Pedestrian footbridge to the Toronto Islands an ongoing debate amongst residents

The Toronto Islands are the largest green space available for many downtown dwellers, but instead of using the ferry, what if one could walk or bike over? The Green Line's Anita Li talks to area residents about the idea.

By Mahdis Habibinia, Aloysius Wong and Anita Li of The Green Line

The Toronto Islands are the largest green space available for many downtown dwellers, but instead of using the ferry to travel to the islands, what if one could walk or bike over?

That is the idea behind a proposed pedestrian lift bridge about 250 metres long that would stretch from the Port of Toronto to Ward’s Island.

Local resident April Engelberg has been an advocate for the footbridge, saying it would give Torontonians free access to the islands and another option for those who live on the Islands.

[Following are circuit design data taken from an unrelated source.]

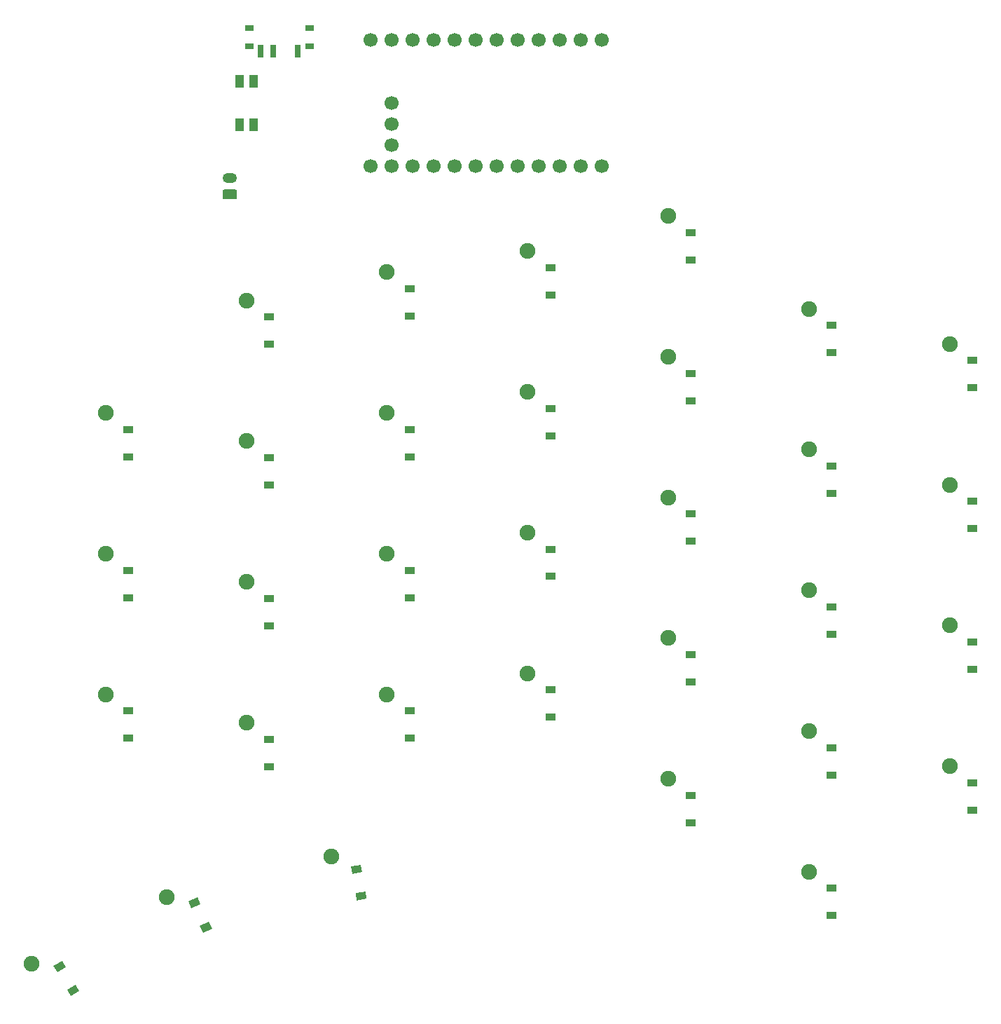
<source format=gtl>
G04 #@! TF.GenerationSoftware,KiCad,Pcbnew,9.0.7+1*
G04 #@! TF.CreationDate,2026-02-15T05:04:06+00:00*
G04 #@! TF.ProjectId,right_pcb,72696768-745f-4706-9362-2e6b69636164,v0.2*
G04 #@! TF.SameCoordinates,Original*
G04 #@! TF.FileFunction,Copper,L1,Top*
G04 #@! TF.FilePolarity,Positive*
%FSLAX46Y46*%
G04 Gerber Fmt 4.6, Leading zero omitted, Abs format (unit mm)*
G04 Created by KiCad (PCBNEW 9.0.7+1) date 2026-02-15 05:04:06*
%MOMM*%
%LPD*%
G01*
G04 APERTURE LIST*
G04 #@! TA.AperFunction,ComponentPad*
%ADD10C,1.900000*%
G04 #@! TD*
G04 #@! TA.AperFunction,SMDPad,CuDef*
%ADD11R,1.200000X0.900000*%
G04 #@! TD*
G04 #@! TA.AperFunction,ComponentPad*
%ADD12C,1.700000*%
G04 #@! TD*
G04 #@! TA.AperFunction,ComponentPad*
%ADD13O,1.750000X1.200000*%
G04 #@! TD*
G04 #@! TA.AperFunction,SMDPad,CuDef*
%ADD14R,1.000000X1.550000*%
G04 #@! TD*
G04 #@! TA.AperFunction,SMDPad,CuDef*
%ADD15R,1.000000X0.800000*%
G04 #@! TD*
G04 #@! TA.AperFunction,SMDPad,CuDef*
%ADD16R,0.700000X1.500000*%
G04 #@! TD*
G04 APERTURE END LIST*
D10*
X310000000Y-127850000D03*
X310000000Y-110850000D03*
X310000000Y-93850000D03*
X310000000Y-76850000D03*
X293000000Y-140600000D03*
X293000000Y-123600000D03*
X293000000Y-106600000D03*
X293000000Y-89600000D03*
X293000000Y-72600000D03*
X276000000Y-129380000D03*
X276000000Y-112380000D03*
X276000000Y-95380000D03*
X276000000Y-78380000D03*
X276000000Y-61380000D03*
X259000000Y-116630000D03*
X259000000Y-99630000D03*
X259000000Y-82630000D03*
X259000000Y-65630000D03*
X242000000Y-119180000D03*
X242000000Y-102180000D03*
X242000000Y-85180000D03*
X242000000Y-68180000D03*
X225000000Y-122580000D03*
X225000000Y-105580000D03*
X225000000Y-88580000D03*
X225000000Y-71580000D03*
X208000000Y-119180000D03*
X208000000Y-102180000D03*
X208000000Y-85180000D03*
X235249751Y-138789999D03*
X215384327Y-143684938D03*
X199061822Y-151690139D03*
D11*
X312750000Y-129850000D03*
X312750000Y-133150000D03*
X312750000Y-112850000D03*
X312750000Y-116150000D03*
X312750000Y-95850000D03*
X312750000Y-99150000D03*
X312750000Y-78850000D03*
X312750000Y-82150000D03*
X295750000Y-142600000D03*
X295750000Y-145900000D03*
X295750000Y-125600000D03*
X295750000Y-128900000D03*
X295750000Y-108600000D03*
X295750000Y-111900000D03*
X295750000Y-91600000D03*
X295750000Y-94900000D03*
X295750000Y-74600000D03*
X295750000Y-77900000D03*
X278750000Y-131380000D03*
X278750000Y-134680000D03*
X278750000Y-114380000D03*
X278750000Y-117680000D03*
X278750000Y-97380000D03*
X278750000Y-100680000D03*
X278750000Y-80380000D03*
X278750000Y-83680000D03*
X278750000Y-63380000D03*
X278750000Y-66680000D03*
X261750000Y-118630000D03*
X261750000Y-121930000D03*
X261750000Y-101630000D03*
X261750000Y-104930000D03*
X261750000Y-84630000D03*
X261750000Y-87930000D03*
X261750000Y-67630000D03*
X261750000Y-70930000D03*
X244750000Y-121180000D03*
X244750000Y-124480000D03*
X244750000Y-104180000D03*
X244750000Y-107480000D03*
X244750000Y-87180000D03*
X244750000Y-90480000D03*
X244750000Y-70180000D03*
X244750000Y-73480000D03*
X227750000Y-124580000D03*
X227750000Y-127880000D03*
X227750000Y-107580000D03*
X227750000Y-110880000D03*
X227750000Y-90580000D03*
X227750000Y-93880000D03*
X227750000Y-73580000D03*
X227750000Y-76880000D03*
X210750000Y-121180000D03*
X210750000Y-124480000D03*
X210750000Y-104180000D03*
X210750000Y-107480000D03*
X210750000Y-87180000D03*
X210750000Y-90480000D03*
G04 #@! TA.AperFunction,SMDPad,CuDef*
G36*
X237636243Y-139943107D02*
G01*
X238818012Y-139734730D01*
X238974295Y-140621057D01*
X237792526Y-140829434D01*
X237636243Y-139943107D01*
G37*
G04 #@! TD.AperFunction*
G04 #@! TA.AperFunction,SMDPad,CuDef*
G36*
X238209281Y-143192973D02*
G01*
X239391050Y-142984596D01*
X239547333Y-143870923D01*
X238365564Y-144079300D01*
X238209281Y-143192973D01*
G37*
G04 #@! TD.AperFunction*
G04 #@! TA.AperFunction,SMDPad,CuDef*
G36*
X217987947Y-144181085D02*
G01*
X219075516Y-143673944D01*
X219455873Y-144489621D01*
X218368304Y-144996762D01*
X217987947Y-144181085D01*
G37*
G04 #@! TD.AperFunction*
G04 #@! TA.AperFunction,SMDPad,CuDef*
G36*
X219382587Y-147171901D02*
G01*
X220470156Y-146664760D01*
X220850513Y-147480437D01*
X219762944Y-147987578D01*
X219382587Y-147171901D01*
G37*
G04 #@! TD.AperFunction*
G04 #@! TA.AperFunction,SMDPad,CuDef*
G36*
X201698777Y-151957479D02*
G01*
X202738007Y-151357479D01*
X203188007Y-152136901D01*
X202148777Y-152736901D01*
X201698777Y-151957479D01*
G37*
G04 #@! TD.AperFunction*
G04 #@! TA.AperFunction,SMDPad,CuDef*
G36*
X203348777Y-154815363D02*
G01*
X204388007Y-154215363D01*
X204838007Y-154994785D01*
X203798777Y-155594785D01*
X203348777Y-154815363D01*
G37*
G04 #@! TD.AperFunction*
D12*
X267950000Y-40150000D03*
X267950000Y-55390000D03*
X265410000Y-40150000D03*
X265410000Y-55390000D03*
X262870000Y-40150000D03*
X262870000Y-55390000D03*
X260330000Y-40150000D03*
X260330000Y-55390000D03*
X257790000Y-40150000D03*
X257790000Y-55390000D03*
X255250000Y-40150000D03*
X255250000Y-55390000D03*
X252710000Y-40150000D03*
X252710000Y-55390000D03*
X250170000Y-40150000D03*
X250170000Y-55390000D03*
X247630000Y-40150000D03*
X247630000Y-55390000D03*
X245090000Y-40150000D03*
X245090000Y-55390000D03*
X242550000Y-40150000D03*
X242550000Y-55390000D03*
X240010000Y-40150000D03*
X240010000Y-55390000D03*
X242550000Y-52850000D03*
X242550000Y-50310000D03*
X242550000Y-47770000D03*
G04 #@! TA.AperFunction,ComponentPad*
G36*
G01*
X223635000Y-59370000D02*
X222365000Y-59370000D01*
G75*
G02*
X222125000Y-59130000I0J240000D01*
G01*
X222125000Y-58410000D01*
G75*
G02*
X222365000Y-58170000I240000J0D01*
G01*
X223635000Y-58170000D01*
G75*
G02*
X223875000Y-58410000I0J-240000D01*
G01*
X223875000Y-59130000D01*
G75*
G02*
X223635000Y-59370000I-240000J0D01*
G01*
G37*
G04 #@! TD.AperFunction*
D13*
X223000000Y-56770000D03*
D14*
X224150000Y-45145000D03*
X225850000Y-45145000D03*
X224150000Y-50395000D03*
X225850000Y-50395000D03*
D15*
X225350000Y-38645000D03*
X225350000Y-40855000D03*
X232650000Y-40855000D03*
X232650000Y-38645000D03*
D16*
X231250000Y-41505000D03*
X228250000Y-41505000D03*
X226750000Y-41505000D03*
M02*

</source>
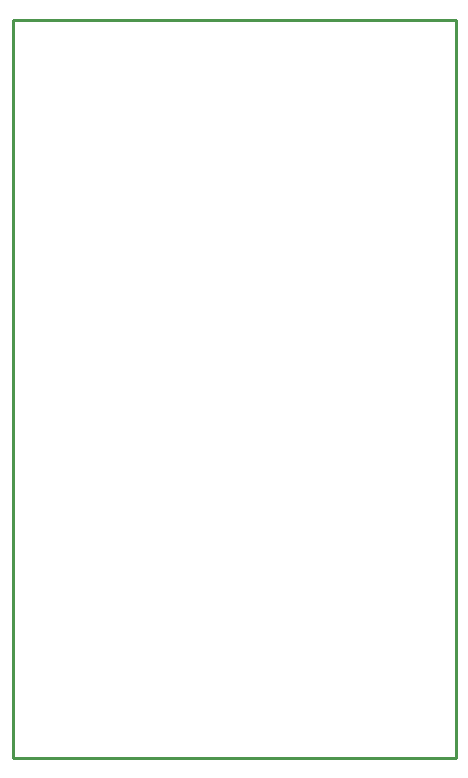
<source format=gbr>
G04 EAGLE Gerber RS-274X export*
G75*
%MOMM*%
%FSLAX34Y34*%
%LPD*%
%IN*%
%IPPOS*%
%AMOC8*
5,1,8,0,0,1.08239X$1,22.5*%
G01*
G04 Define Apertures*
%ADD10C,0.254000*%
D10*
X0Y0D02*
X375000Y0D01*
X375000Y625000D01*
X0Y625000D01*
X0Y0D01*
M02*

</source>
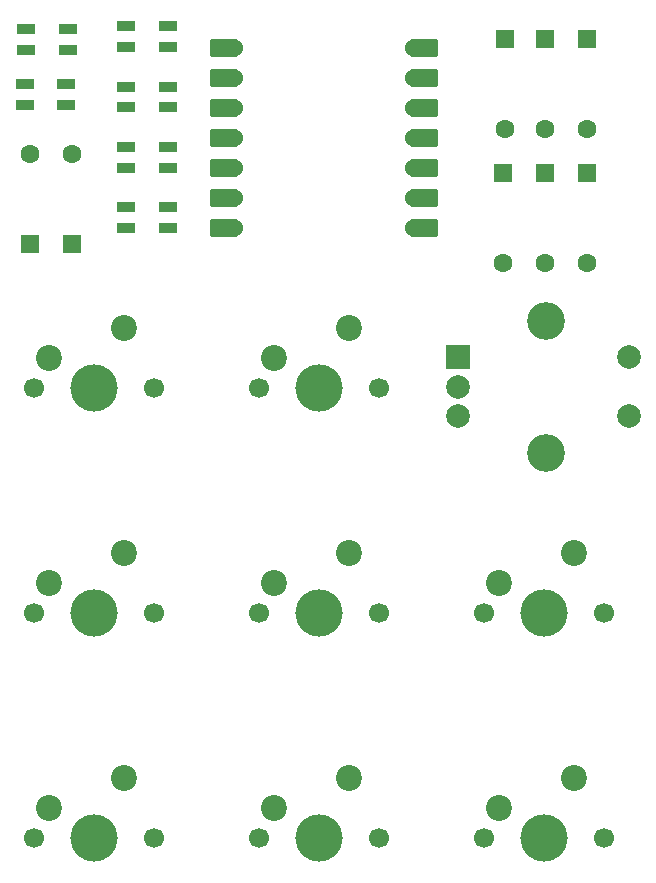
<source format=gbr>
%TF.GenerationSoftware,KiCad,Pcbnew,9.0.2*%
%TF.CreationDate,2025-08-01T00:08:25-07:00*%
%TF.ProjectId,macropad,6d616372-6f70-4616-942e-6b696361645f,rev?*%
%TF.SameCoordinates,Original*%
%TF.FileFunction,Soldermask,Top*%
%TF.FilePolarity,Negative*%
%FSLAX46Y46*%
G04 Gerber Fmt 4.6, Leading zero omitted, Abs format (unit mm)*
G04 Created by KiCad (PCBNEW 9.0.2) date 2025-08-01 00:08:25*
%MOMM*%
%LPD*%
G01*
G04 APERTURE LIST*
G04 Aperture macros list*
%AMRoundRect*
0 Rectangle with rounded corners*
0 $1 Rounding radius*
0 $2 $3 $4 $5 $6 $7 $8 $9 X,Y pos of 4 corners*
0 Add a 4 corners polygon primitive as box body*
4,1,4,$2,$3,$4,$5,$6,$7,$8,$9,$2,$3,0*
0 Add four circle primitives for the rounded corners*
1,1,$1+$1,$2,$3*
1,1,$1+$1,$4,$5*
1,1,$1+$1,$6,$7*
1,1,$1+$1,$8,$9*
0 Add four rect primitives between the rounded corners*
20,1,$1+$1,$2,$3,$4,$5,0*
20,1,$1+$1,$4,$5,$6,$7,0*
20,1,$1+$1,$6,$7,$8,$9,0*
20,1,$1+$1,$8,$9,$2,$3,0*%
G04 Aperture macros list end*
%ADD10R,1.600000X0.850000*%
%ADD11C,1.600000*%
%ADD12RoundRect,0.250000X-0.550000X0.550000X-0.550000X-0.550000X0.550000X-0.550000X0.550000X0.550000X0*%
%ADD13RoundRect,0.250000X0.550000X-0.550000X0.550000X0.550000X-0.550000X0.550000X-0.550000X-0.550000X0*%
%ADD14RoundRect,0.152400X1.063600X0.609600X-1.063600X0.609600X-1.063600X-0.609600X1.063600X-0.609600X0*%
%ADD15C,1.524000*%
%ADD16RoundRect,0.152400X-1.063600X-0.609600X1.063600X-0.609600X1.063600X0.609600X-1.063600X0.609600X0*%
%ADD17C,1.700000*%
%ADD18C,4.000000*%
%ADD19C,2.200000*%
%ADD20R,2.000000X2.000000*%
%ADD21C,2.000000*%
%ADD22C,3.200000*%
G04 APERTURE END LIST*
D10*
%TO.C,D3*%
X72872500Y-50290000D03*
X72872500Y-52040000D03*
X69372500Y-52040000D03*
X69372500Y-50290000D03*
%TD*%
%TO.C,D2*%
X60900000Y-52325000D03*
X60900000Y-50575000D03*
X64400000Y-50575000D03*
X64400000Y-52325000D03*
%TD*%
%TO.C,D4*%
X72872500Y-55410000D03*
X72872500Y-57160000D03*
X69372500Y-57160000D03*
X69372500Y-55410000D03*
%TD*%
%TO.C,D5*%
X72872500Y-60530000D03*
X72872500Y-62280000D03*
X69372500Y-62280000D03*
X69372500Y-60530000D03*
%TD*%
%TO.C,D6*%
X72872500Y-65650000D03*
X72872500Y-67400000D03*
X69372500Y-67400000D03*
X69372500Y-65650000D03*
%TD*%
%TO.C,D1*%
X64300000Y-55200000D03*
X64300000Y-56950000D03*
X60800000Y-56950000D03*
X60800000Y-55200000D03*
%TD*%
D11*
%TO.C,D13*%
X108400000Y-59010000D03*
D12*
X108400000Y-51390000D03*
%TD*%
D11*
%TO.C,D14*%
X104850000Y-59010000D03*
D12*
X104850000Y-51390000D03*
%TD*%
D11*
%TO.C,D12*%
X101300000Y-70370000D03*
D12*
X101300000Y-62750000D03*
%TD*%
D11*
%TO.C,D7*%
X64750000Y-61140000D03*
D13*
X64750000Y-68760000D03*
%TD*%
D11*
%TO.C,D9*%
X101450000Y-59010000D03*
D12*
X101450000Y-51390000D03*
%TD*%
D11*
%TO.C,D10*%
X108400000Y-70370000D03*
D12*
X108400000Y-62750000D03*
%TD*%
D11*
%TO.C,D8*%
X61250000Y-61140000D03*
D13*
X61250000Y-68760000D03*
%TD*%
D11*
%TO.C,D11*%
X104850000Y-70370000D03*
D12*
X104850000Y-62750000D03*
%TD*%
D14*
%TO.C,U1*%
X77635000Y-52160000D03*
D15*
X78470000Y-52160000D03*
D14*
X77635000Y-54700000D03*
D15*
X78470000Y-54700000D03*
D14*
X77635000Y-57240000D03*
D15*
X78470000Y-57240000D03*
D14*
X77635000Y-59780000D03*
D15*
X78470000Y-59780000D03*
D14*
X77635000Y-62320000D03*
D15*
X78470000Y-62320000D03*
D14*
X77635000Y-64860000D03*
D15*
X78470000Y-64860000D03*
D14*
X77635000Y-67400000D03*
D15*
X78470000Y-67400000D03*
X93710000Y-67400000D03*
D16*
X94545000Y-67400000D03*
D15*
X93710000Y-64860000D03*
D16*
X94545000Y-64860000D03*
D15*
X93710000Y-62320000D03*
D16*
X94545000Y-62320000D03*
D15*
X93710000Y-59780000D03*
D16*
X94545000Y-59780000D03*
D15*
X93710000Y-57240000D03*
D16*
X94545000Y-57240000D03*
D15*
X93710000Y-54700000D03*
D16*
X94545000Y-54700000D03*
D15*
X93710000Y-52160000D03*
D16*
X94545000Y-52160000D03*
%TD*%
D17*
%TO.C,SW9*%
X99695000Y-119062500D03*
D18*
X104775000Y-119062500D03*
D17*
X109855000Y-119062500D03*
D19*
X107315000Y-113982500D03*
X100965000Y-116522500D03*
%TD*%
D17*
%TO.C,SW8*%
X99695000Y-100012500D03*
D18*
X104775000Y-100012500D03*
D17*
X109855000Y-100012500D03*
D19*
X107315000Y-94932500D03*
X100965000Y-97472500D03*
%TD*%
D17*
%TO.C,SW3*%
X80645000Y-100012500D03*
D18*
X85725000Y-100012500D03*
D17*
X90805000Y-100012500D03*
D19*
X88265000Y-94932500D03*
X81915000Y-97472500D03*
%TD*%
D17*
%TO.C,SW1*%
X61595000Y-80962500D03*
D18*
X66675000Y-80962500D03*
D17*
X71755000Y-80962500D03*
D19*
X69215000Y-75882500D03*
X62865000Y-78422500D03*
%TD*%
D17*
%TO.C,SW6*%
X80645000Y-119062500D03*
D18*
X85725000Y-119062500D03*
D17*
X90805000Y-119062500D03*
D19*
X88265000Y-113982500D03*
X81915000Y-116522500D03*
%TD*%
D17*
%TO.C,SW4*%
X61595000Y-100012500D03*
D18*
X66675000Y-100012500D03*
D17*
X71755000Y-100012500D03*
D19*
X69215000Y-94932500D03*
X62865000Y-97472500D03*
%TD*%
D17*
%TO.C,SW5*%
X61595000Y-119062500D03*
D18*
X66675000Y-119062500D03*
D17*
X71755000Y-119062500D03*
D19*
X69215000Y-113982500D03*
X62865000Y-116522500D03*
%TD*%
D17*
%TO.C,SW2*%
X80645000Y-80962500D03*
D18*
X85725000Y-80962500D03*
D17*
X90805000Y-80962500D03*
D19*
X88265000Y-75882500D03*
X81915000Y-78422500D03*
%TD*%
D20*
%TO.C,SW7*%
X97418750Y-78343750D03*
D21*
X97418750Y-83343750D03*
X97418750Y-80843750D03*
D22*
X104918750Y-75243750D03*
X104918750Y-86443750D03*
D21*
X111918750Y-83343750D03*
X111918750Y-78343750D03*
%TD*%
M02*

</source>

“This is a really underutilized space. Like you can look around, it’s cement trucks, but this space is very valuable. We’re just a short walk from the downtown core,” said Engelberg, about where the bridge would start on the Port of Toronto.

The Toronto Islands are part of the neighbourhood of St. Lawrence-East Bayfront-The Islands, part of one of the fastest growing areas of Toronto. But the majority of residents don’t have their own backyards.

“I think especially living downtown, the lifestyle can feel very isolated, very much so. Living in larger high-rise buildings, especially seeing more of those downtown,” said another resident Nadia Gilani. “Really having that ability to go out outside and spend some more time in the sun and talk to people is just really great for everyone’s mental health.”

The idea of erecting a bridge to the islands has been floated around before. Some people loved the proposal, some hated it and others like Tony Farebrother, chair of the Toronto Island Community Association, are open to the idea with caveats.

““We’re glad to share the islands, if you are in our area, with [other] people because it is a special place, it is kind of a magical place,” said Farebrother.

But he adds the islands are a “fairly fragile place,” and Farebrother is concerned the needs of the islands will be ignored if more people have access.

“People shouldn’t be coming to drink and party or whatever, like no care for the environment. It’s not something that [the islands] can easily recover from that type of damage.”

Paula Fletcher, city councillor for Toronto-Danforth where the bridge would begin, said she believes the idea is forward-looking.

But she doesn’t think the bridge can be built right now, while resources are focused on revitalizing the Port Lands and the islands.

“All of our discussions have been really focused on getting this built, getting the river built, getting the islands built, getting the park built. So the footbridge idea is not front and center for any thinking on the waterfront at the moment,” said Fletcher.

Many Torontonians living downtown agree on one thing, though. While most people appreciate green spaces — including the islands — not everyone can easily access them.

“I think it’s well recognized that there is a lack of green space. And that especially in the group in the east downtown,” said Farebrother.